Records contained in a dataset
****

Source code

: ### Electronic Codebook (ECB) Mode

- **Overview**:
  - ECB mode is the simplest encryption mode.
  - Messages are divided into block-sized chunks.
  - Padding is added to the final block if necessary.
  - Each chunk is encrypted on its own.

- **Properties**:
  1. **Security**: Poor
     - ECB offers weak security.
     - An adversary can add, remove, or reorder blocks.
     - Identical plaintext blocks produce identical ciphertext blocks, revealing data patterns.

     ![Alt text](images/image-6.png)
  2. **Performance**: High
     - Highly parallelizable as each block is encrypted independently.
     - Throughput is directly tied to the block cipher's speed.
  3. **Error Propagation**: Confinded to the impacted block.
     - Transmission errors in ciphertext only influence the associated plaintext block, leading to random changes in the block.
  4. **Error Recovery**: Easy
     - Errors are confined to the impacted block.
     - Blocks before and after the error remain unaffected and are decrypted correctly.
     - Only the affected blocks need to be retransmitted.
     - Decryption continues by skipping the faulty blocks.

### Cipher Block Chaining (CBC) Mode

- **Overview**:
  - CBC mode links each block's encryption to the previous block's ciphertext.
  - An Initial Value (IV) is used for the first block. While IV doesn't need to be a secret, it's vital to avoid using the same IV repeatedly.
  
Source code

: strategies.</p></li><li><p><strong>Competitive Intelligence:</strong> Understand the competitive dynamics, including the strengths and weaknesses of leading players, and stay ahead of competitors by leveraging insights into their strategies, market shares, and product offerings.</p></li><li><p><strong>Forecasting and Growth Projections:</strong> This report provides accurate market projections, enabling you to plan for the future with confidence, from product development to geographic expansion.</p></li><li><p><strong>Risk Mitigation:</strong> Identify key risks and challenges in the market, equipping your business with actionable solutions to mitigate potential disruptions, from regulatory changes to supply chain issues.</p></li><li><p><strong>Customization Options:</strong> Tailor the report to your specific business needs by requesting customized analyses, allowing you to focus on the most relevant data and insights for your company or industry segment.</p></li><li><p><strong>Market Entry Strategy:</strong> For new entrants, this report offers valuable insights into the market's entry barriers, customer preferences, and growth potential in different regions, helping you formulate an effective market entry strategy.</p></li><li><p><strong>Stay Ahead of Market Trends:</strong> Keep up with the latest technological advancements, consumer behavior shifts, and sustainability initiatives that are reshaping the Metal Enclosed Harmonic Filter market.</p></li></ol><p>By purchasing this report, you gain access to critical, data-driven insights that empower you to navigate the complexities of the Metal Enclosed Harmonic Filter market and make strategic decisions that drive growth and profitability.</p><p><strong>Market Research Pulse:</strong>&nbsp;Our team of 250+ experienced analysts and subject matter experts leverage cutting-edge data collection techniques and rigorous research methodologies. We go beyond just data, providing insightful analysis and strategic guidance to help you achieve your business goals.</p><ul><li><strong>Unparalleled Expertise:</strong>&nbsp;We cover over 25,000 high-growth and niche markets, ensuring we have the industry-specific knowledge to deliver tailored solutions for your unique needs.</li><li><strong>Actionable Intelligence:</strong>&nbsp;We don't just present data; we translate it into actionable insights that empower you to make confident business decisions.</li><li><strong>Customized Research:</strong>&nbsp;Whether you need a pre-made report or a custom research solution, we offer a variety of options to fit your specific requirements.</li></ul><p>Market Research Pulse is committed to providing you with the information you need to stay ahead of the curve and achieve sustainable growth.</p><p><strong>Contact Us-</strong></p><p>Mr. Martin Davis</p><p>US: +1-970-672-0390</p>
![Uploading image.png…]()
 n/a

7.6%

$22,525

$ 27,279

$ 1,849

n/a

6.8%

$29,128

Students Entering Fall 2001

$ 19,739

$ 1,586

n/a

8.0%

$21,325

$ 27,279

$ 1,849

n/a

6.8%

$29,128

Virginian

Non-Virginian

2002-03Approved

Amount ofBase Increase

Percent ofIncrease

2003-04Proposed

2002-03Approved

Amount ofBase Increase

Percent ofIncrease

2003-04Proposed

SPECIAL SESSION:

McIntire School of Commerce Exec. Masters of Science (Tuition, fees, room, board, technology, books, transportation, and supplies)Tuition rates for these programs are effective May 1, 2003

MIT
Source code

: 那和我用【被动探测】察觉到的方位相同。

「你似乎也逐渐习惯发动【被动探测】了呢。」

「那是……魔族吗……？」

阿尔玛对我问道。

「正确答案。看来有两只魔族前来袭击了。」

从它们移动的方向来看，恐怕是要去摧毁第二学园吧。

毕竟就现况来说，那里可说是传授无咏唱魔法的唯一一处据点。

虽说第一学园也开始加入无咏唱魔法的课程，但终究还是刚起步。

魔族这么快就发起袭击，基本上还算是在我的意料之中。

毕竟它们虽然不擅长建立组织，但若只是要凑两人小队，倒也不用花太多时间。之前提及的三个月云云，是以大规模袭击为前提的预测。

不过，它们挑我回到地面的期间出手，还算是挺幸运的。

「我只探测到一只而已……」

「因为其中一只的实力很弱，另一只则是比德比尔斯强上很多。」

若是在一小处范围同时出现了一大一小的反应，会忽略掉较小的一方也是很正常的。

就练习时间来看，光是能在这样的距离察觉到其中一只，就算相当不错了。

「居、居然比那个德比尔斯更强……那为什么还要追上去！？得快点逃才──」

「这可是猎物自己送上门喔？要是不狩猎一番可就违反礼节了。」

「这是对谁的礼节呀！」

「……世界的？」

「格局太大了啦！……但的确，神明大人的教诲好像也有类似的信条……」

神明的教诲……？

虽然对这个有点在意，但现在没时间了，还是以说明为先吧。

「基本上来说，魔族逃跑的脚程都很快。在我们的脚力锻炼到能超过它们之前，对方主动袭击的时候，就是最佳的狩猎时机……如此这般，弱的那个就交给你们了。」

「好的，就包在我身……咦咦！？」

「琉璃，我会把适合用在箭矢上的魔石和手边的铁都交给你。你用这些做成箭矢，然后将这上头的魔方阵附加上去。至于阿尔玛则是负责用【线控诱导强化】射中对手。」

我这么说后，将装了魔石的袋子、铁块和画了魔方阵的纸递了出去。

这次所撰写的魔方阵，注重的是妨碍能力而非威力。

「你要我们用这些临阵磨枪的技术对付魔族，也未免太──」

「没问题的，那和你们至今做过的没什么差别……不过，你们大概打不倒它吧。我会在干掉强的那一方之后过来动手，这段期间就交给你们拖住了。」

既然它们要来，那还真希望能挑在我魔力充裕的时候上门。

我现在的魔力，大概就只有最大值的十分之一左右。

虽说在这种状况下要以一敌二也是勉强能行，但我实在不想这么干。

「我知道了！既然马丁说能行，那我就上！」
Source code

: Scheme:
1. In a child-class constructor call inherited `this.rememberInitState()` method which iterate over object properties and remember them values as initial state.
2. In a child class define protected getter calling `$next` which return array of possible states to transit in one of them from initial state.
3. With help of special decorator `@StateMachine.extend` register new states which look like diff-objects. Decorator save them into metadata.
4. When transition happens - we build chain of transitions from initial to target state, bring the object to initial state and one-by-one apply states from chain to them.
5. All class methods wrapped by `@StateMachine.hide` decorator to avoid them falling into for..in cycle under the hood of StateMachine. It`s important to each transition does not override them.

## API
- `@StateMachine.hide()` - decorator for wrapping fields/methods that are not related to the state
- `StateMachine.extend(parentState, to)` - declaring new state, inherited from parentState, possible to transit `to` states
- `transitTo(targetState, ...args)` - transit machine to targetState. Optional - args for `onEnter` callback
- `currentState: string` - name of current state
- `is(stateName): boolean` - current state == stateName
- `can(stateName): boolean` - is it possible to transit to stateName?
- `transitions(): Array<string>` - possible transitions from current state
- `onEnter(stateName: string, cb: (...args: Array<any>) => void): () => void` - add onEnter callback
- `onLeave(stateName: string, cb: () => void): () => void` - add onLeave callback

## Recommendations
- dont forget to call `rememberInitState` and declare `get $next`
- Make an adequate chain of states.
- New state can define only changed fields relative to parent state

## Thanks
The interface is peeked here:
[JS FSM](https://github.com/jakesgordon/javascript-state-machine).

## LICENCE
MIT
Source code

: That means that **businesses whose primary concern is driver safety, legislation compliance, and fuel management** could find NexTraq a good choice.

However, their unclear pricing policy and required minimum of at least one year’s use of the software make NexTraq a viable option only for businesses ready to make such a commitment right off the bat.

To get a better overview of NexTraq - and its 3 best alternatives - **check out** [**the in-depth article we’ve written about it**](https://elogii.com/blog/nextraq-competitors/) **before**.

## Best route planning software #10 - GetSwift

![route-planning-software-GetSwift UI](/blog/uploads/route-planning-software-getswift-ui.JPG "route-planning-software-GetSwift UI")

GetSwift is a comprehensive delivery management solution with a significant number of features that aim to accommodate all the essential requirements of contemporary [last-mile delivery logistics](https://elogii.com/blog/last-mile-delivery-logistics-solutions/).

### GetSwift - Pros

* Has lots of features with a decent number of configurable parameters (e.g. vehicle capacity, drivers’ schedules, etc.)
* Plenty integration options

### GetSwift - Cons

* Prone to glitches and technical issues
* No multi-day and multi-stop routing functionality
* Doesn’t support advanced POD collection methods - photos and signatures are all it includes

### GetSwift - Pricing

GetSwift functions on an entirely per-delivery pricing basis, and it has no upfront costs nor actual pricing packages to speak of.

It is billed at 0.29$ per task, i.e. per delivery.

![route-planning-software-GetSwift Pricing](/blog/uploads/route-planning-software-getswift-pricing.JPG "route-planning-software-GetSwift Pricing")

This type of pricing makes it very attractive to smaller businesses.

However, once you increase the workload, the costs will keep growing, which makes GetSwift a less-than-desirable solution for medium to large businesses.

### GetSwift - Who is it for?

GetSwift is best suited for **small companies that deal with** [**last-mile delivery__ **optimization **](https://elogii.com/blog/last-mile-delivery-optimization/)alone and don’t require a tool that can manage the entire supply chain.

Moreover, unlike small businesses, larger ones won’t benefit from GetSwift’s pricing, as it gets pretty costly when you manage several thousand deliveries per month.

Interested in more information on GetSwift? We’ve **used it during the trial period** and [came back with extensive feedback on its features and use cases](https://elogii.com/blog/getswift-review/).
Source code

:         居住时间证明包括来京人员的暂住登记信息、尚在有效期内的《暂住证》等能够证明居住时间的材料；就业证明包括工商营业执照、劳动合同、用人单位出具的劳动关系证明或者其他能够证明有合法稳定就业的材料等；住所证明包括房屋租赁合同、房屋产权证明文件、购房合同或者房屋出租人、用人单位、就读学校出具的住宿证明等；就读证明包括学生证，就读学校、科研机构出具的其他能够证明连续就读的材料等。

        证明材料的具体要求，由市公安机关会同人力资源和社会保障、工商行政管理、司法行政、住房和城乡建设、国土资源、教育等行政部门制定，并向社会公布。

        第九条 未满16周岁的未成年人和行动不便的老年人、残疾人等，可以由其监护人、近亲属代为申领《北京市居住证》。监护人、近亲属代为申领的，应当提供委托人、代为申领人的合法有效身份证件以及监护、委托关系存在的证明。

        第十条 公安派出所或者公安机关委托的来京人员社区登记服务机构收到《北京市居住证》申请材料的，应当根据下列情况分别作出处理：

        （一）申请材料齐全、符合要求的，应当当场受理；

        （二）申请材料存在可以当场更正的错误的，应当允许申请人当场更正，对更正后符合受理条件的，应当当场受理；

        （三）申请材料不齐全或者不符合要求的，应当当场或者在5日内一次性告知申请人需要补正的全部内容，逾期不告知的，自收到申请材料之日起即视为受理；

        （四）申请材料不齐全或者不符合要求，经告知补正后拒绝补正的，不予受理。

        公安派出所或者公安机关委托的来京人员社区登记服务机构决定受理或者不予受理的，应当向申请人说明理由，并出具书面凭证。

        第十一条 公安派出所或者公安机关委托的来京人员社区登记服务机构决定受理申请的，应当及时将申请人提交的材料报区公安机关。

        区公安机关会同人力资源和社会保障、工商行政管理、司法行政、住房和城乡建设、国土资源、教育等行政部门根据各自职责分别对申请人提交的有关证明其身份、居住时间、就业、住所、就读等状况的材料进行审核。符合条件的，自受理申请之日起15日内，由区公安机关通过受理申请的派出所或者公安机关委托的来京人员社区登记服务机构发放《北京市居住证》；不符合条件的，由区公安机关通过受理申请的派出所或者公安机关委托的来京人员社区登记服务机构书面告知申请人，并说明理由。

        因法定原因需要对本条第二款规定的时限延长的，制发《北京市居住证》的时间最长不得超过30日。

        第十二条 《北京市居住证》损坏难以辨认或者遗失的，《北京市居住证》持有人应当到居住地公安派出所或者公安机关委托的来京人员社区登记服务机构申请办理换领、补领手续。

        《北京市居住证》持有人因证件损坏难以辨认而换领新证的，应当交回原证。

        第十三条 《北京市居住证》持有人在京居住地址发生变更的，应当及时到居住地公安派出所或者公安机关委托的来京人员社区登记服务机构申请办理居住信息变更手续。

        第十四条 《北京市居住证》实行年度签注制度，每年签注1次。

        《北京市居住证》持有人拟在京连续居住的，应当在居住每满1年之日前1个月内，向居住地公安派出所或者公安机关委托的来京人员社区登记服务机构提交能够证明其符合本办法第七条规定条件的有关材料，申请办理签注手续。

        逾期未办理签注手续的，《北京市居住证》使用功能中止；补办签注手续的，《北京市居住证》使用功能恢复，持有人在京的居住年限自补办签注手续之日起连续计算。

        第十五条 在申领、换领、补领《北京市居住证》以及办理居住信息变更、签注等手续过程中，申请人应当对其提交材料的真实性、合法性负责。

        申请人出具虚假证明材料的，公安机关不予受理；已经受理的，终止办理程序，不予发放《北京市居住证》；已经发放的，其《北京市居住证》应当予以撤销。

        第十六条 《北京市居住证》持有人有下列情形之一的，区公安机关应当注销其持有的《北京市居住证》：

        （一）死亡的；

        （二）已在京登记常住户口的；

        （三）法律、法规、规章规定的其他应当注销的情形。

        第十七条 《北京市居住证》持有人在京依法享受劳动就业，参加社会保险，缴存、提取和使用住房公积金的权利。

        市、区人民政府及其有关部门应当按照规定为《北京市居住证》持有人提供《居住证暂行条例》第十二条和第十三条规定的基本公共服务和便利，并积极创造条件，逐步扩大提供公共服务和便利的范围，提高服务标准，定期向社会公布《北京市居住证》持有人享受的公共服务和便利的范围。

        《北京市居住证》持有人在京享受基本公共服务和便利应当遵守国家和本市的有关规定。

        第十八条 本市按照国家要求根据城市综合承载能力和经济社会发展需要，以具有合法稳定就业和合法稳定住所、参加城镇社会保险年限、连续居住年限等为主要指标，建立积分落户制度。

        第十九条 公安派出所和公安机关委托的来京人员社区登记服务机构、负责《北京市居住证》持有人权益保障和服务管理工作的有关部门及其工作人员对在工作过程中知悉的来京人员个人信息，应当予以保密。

****

Task statement: Can you rewrite the lines from the one with "逾期未办理签注手续的，《北京" to the one with "市、区人民政府及其有关部门应", replacing "区公安机关" with "市公安机关" and leaving everything else unchanged?

Exercise result:
        逾期未办理签注手续的，《北京市居住证》使用功能中止；补办签注手续的，《北京市居住证》使用功能恢复，持有人在京的居住年限自补办签注手续之日起连续计算。

        第十五条 在申领、换领、补领《北京市居住证》以及办理居住信息变更、签注等手续过程中，申请人应当对其提交材料的真实性、合法性负责。

        申请人出具虚假证明材料的，公安机关不予受理；已经受理的，终止办理程序，不予发放《北京市居住证》；已经发放的，其《北京市居住证》应当予以撤销。

        第十六条 《北京市居住证》持有人有下列情形之一的，市公安机关应当注销其持有的《北京市居住证》：

        （一）死亡的；

        （二）已在京登记常住户口的；

        （三）法律、法规、规章规定的其他应当注销的情形。

        第十七条 《北京市居住证》持有人在京依法享受劳动就业，参加社会保险，缴存、提取和使用住房公积金的权利。

        市、区人民政府及其有关部门应当按照规定为《北京市居住证》持有人提供《居住证暂行条例》第十二条和第十三条规定的基本公共服务和便利，并积极创造条件，逐步扩大提供公共服务和便利的范围，提高服务标准，定期向社会公布《北京市居住证》持有人享受的公共服务和便利的范围。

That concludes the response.